How to sign ova appliance? - application is not signed.

[adrelanos]

Says application is not signed. See screenshot below.



I am creating appliances, i.e. ova images and would like to sign them. How to do that?

Related things I found but didn't answer this:
- viewtopic.php?f=8&t=80888
- https://www.virtualbox.org/ticket/15666

[socratis]

The thread title has two different parts in it: 1) Host to sign an OVA, 2) What you're trying to import is not signed.

For part 2, the thread you referred to has already the answers, no need to repeat them here again.

For part 1, are you asking how to sign an OVA that you export? Because I don't see an Export dialog, I see an Import dialog.

[dry]

I'm also interested in / if

1. Vbox now allows to sign ova (or ovf..) files automatically, without you going through some console external tools such as openssl, etc. and then packaging ova files yourself
2. If Vbox appliance import actually checks ova / ovf provided been signed. (I never seen such, and I've imported few of my own un-signed ova appliances).

[socratis]

Vbox now allows to sign ova (or ovf..) files automatically, without you going through some console external tools such as openssl, etc. and then packaging ova files yourself

I have not seen a "Sign OVA" tool, and if one is out there, I don't seem to find anything related in the documentation, maybe I'm missing something...

If Vbox appliance import actually checks ova / ovf provided been signed. (I never seen such, and I've imported few of my own un-signed ova appliances).

That is something of a great mystery I guess. We suspect that there are signed OVAs out there, but (like you) I've yet to encounter one.

[dry]

The tool you brought up, is part of VmWare software, and I have used it, but, I found no point for VBox application as it does not / did not check that ovf/ova was signed, in question.
Leaving you to do it externally / manually, which I , find, kinda pointless, to an extent.

[socratis]

dry,
I think I'm missing something...

The tool you brought up, is part of VmWare software

*I* didn't bring up anything, it was you that said:

Vbox now allows to sign ova (or ovf..) files automatically

And when I said that I haven't seen this capability in VirtualBox, you reply with a VMWare tool!

Leaving you to do it externally / manually, which I , find, kinda pointless, to an extent.

Nah... My interest in encrypting and signing OVAs (or anything else) is purely academical. I've never used it in reality, neither I plan to on my daily workflow...

[dry]

Ah sorry !

I have not seen a "Sign OVA" tool, a

Somehow I read that as I've seen the tool.. bla I'm tired today. sorry. (There is/was such tool in VmWare, but it's just not of much use using with VBox )

[UhostWguest]

The tool you brought up, is part of VmWare software, and I have used it, but, I found no point for VBox application as it does not / did not check that ovf/ova was signed, in question.
Leaving you to do it externally / manually, which I , find, kinda pointless, to an extent.

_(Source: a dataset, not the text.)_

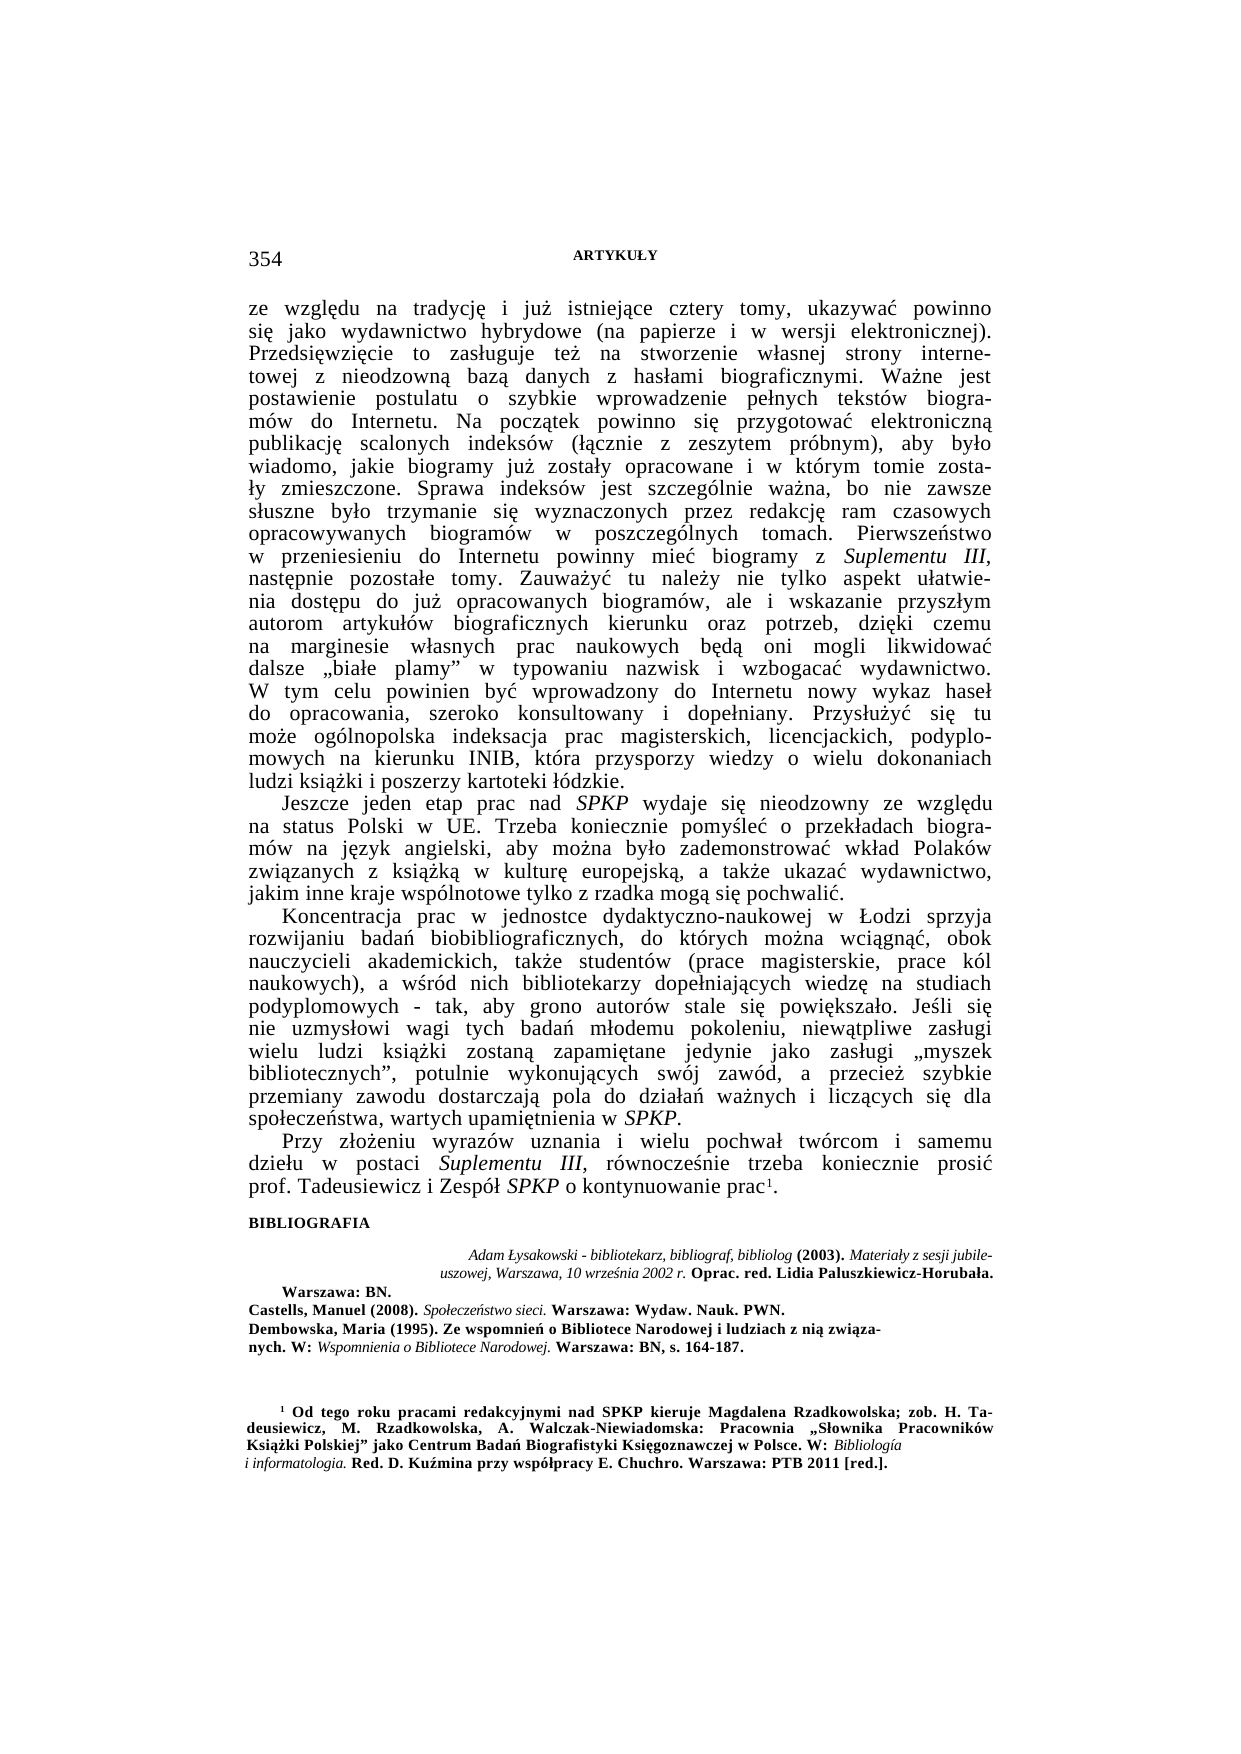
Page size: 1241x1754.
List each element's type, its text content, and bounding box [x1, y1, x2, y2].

I think the point would be: for the operator to be sure that the appliance they are about to import is from a trusted source (signed). If they don't care, they bypass the notification and import anyway, but if they expect an appliance to be signed and it isn't then they know that the appliance they were about to deploy is suspect / untrusted.

[mpack]

then they know that the appliance they were about to deploy is suspect / untrusted.

Or simply - not signed, as would be expected for the vast majority of user exported OVA files I suggest.

Evidently VMWare has added the ability to sign your OVA files, but I have no idea who actually uses that feature unless it was (say) RedHat signing an official release of RHLinux downloaded from their website. I can't see Oracle for example agreeing to use their certificates to sign OVAs just because they were created in VirtualBox. Certainly I know I would get short shrift if I asked Microsoft to sign my executables because they were created in Visual Studio.

And yes, using an external sign tool to sign OVAs is exactly what would expect: it is precisely what I have to do when signing executables.

[adrelanos]

related VirtualBox bug reports:

* VirtualBox 5.1.0 and 5.1.2 fails to import digitally signed appliance (OVA file)
* Ova/Ovf Signature Verification Issue

VirtualBox bug report written just now:
create appliance signing feature or deprecate the feature (Application is not signed.)